■ Work request: Render all of the data below as a Markdown table with the columns "Row" and "Line," giving each nonblank line its own numbered row. Omit the pictures.

====== Available records

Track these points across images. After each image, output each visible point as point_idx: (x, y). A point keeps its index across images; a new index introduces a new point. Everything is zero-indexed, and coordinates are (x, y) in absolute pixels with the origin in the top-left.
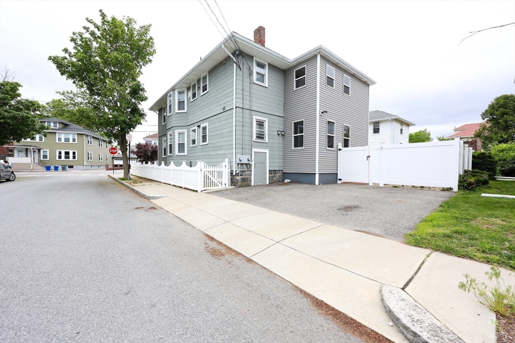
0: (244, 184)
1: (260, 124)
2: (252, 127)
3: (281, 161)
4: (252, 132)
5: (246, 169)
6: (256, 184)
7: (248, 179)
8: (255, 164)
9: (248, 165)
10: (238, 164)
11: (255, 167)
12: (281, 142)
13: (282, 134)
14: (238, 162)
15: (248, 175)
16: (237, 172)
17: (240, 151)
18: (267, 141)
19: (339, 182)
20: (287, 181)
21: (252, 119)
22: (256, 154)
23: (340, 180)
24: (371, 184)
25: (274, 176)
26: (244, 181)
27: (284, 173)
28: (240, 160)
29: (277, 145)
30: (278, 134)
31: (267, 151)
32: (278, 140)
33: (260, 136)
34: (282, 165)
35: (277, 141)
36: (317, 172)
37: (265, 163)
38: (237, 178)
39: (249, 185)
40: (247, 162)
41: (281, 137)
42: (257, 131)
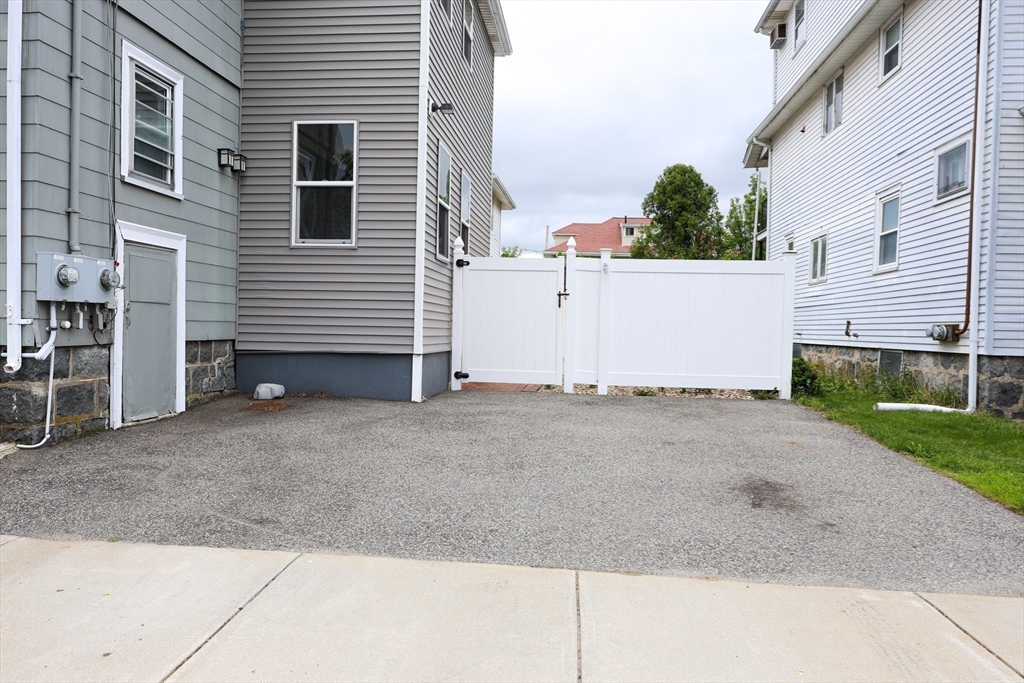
0: (76, 421)
1: (151, 96)
2: (115, 104)
3: (230, 296)
4: (114, 129)
5: (84, 338)
6: (131, 419)
7: (91, 392)
8: (127, 311)
9: (97, 314)
10: (45, 305)
11: (127, 322)
12: (230, 205)
13: (237, 170)
14: (50, 292)
15: (92, 372)
16: (40, 355)
17: (56, 226)
18: (178, 192)
19: (456, 385)
20: (265, 390)
21: (115, 56)
22: (134, 252)
23: (459, 375)
24: (569, 389)
25: (204, 370)
26: (71, 409)
27: (238, 355)
28: (64, 284)
29: (215, 219)
30: (222, 166)
31: (179, 243)
32: (219, 195)
33: (152, 160)
34: (230, 314)
35: (214, 200)
36: (419, 348)
37: (168, 304)
38: (36, 389)
39: (96, 430)
40: (94, 296)
41: (230, 185)
42: (139, 130)
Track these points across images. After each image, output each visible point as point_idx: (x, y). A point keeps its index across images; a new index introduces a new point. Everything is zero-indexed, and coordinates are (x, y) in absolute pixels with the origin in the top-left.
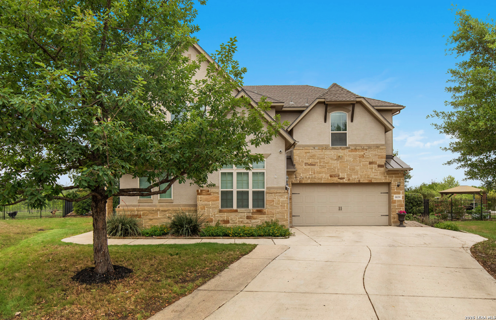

============

■ Answer space:
| Row | Line |
|---|---|
| 1 | Track these points across images. After each image, output each visible point as point_idx: (x, y). A point keeps its index across images; a new index introduces a new point. Everything is zero-indexed, and coordinates are (x, y) in absolute pixels with the origin in the top-left. |
| 2 | 0: (244, 184) |
| 3 | 1: (260, 124) |
| 4 | 2: (252, 127) |
| 5 | 3: (281, 161) |
| 6 | 4: (252, 132) |
| 7 | 5: (246, 169) |
| 8 | 6: (256, 184) |
| 9 | 7: (248, 179) |
| 10 | 8: (255, 164) |
| 11 | 9: (248, 165) |
| 12 | 10: (238, 164) |
| 13 | 11: (255, 167) |
| 14 | 12: (281, 142) |
| 15 | 13: (282, 134) |
| 16 | 14: (238, 162) |
| 17 | 15: (248, 175) |
| 18 | 16: (237, 172) |
| 19 | 17: (240, 151) |
| 20 | 18: (267, 141) |
| 21 | 19: (339, 182) |
| 22 | 20: (287, 181) |
| 23 | 21: (252, 119) |
| 24 | 22: (256, 154) |
| 25 | 23: (340, 180) |
| 26 | 24: (371, 184) |
| 27 | 25: (274, 176) |
| 28 | 26: (244, 181) |
| 29 | 27: (284, 173) |
| 30 | 28: (240, 160) |
| 31 | 29: (277, 145) |
| 32 | 30: (278, 134) |
| 33 | 31: (267, 151) |
| 34 | 32: (278, 140) |
| 35 | 33: (260, 136) |
| 36 | 34: (282, 165) |
| 37 | 35: (277, 141) |
| 38 | 36: (317, 172) |
| 39 | 37: (265, 163) |
| 40 | 38: (237, 178) |
| 41 | 39: (249, 185) |
| 42 | 40: (247, 162) |
| 43 | 41: (281, 137) |
| 44 | 42: (257, 131) |
| 45 | 0: (76, 421) |
| 46 | 1: (151, 96) |
| 47 | 2: (115, 104) |
| 48 | 3: (230, 296) |
| 49 | 4: (114, 129) |
| 50 | 5: (84, 338) |
| 51 | 6: (131, 419) |
| 52 | 7: (91, 392) |
| 53 | 8: (127, 311) |
| 54 | 9: (97, 314) |
| 55 | 10: (45, 305) |
| 56 | 11: (127, 322) |
| 57 | 12: (230, 205) |
| 58 | 13: (237, 170) |
| 59 | 14: (50, 292) |
| 60 | 15: (92, 372) |
| 61 | 16: (40, 355) |
| 62 | 17: (56, 226) |
| 63 | 18: (178, 192) |
| 64 | 19: (456, 385) |
| 65 | 20: (265, 390) |
| 66 | 21: (115, 56) |
| 67 | 22: (134, 252) |
| 68 | 23: (459, 375) |
| 69 | 24: (569, 389) |
| 70 | 25: (204, 370) |
| 71 | 26: (71, 409) |
| 72 | 27: (238, 355) |
| 73 | 28: (64, 284) |
| 74 | 29: (215, 219) |
| 75 | 30: (222, 166) |
| 76 | 31: (179, 243) |
| 77 | 32: (219, 195) |
| 78 | 33: (152, 160) |
| 79 | 34: (230, 314) |
| 80 | 35: (214, 200) |
| 81 | 36: (419, 348) |
| 82 | 37: (168, 304) |
| 83 | 38: (36, 389) |
| 84 | 39: (96, 430) |
| 85 | 40: (94, 296) |
| 86 | 41: (230, 185) |
| 87 | 42: (139, 130) |
| 88 | Track these points across images. After each image, output each visible point as point_idx: (x, y). A point keeps its index across images; a new index introduces a new point. Everything is zero-indexed, and coordinates are (x, y) in absolute pixels with the origin in the top-left. |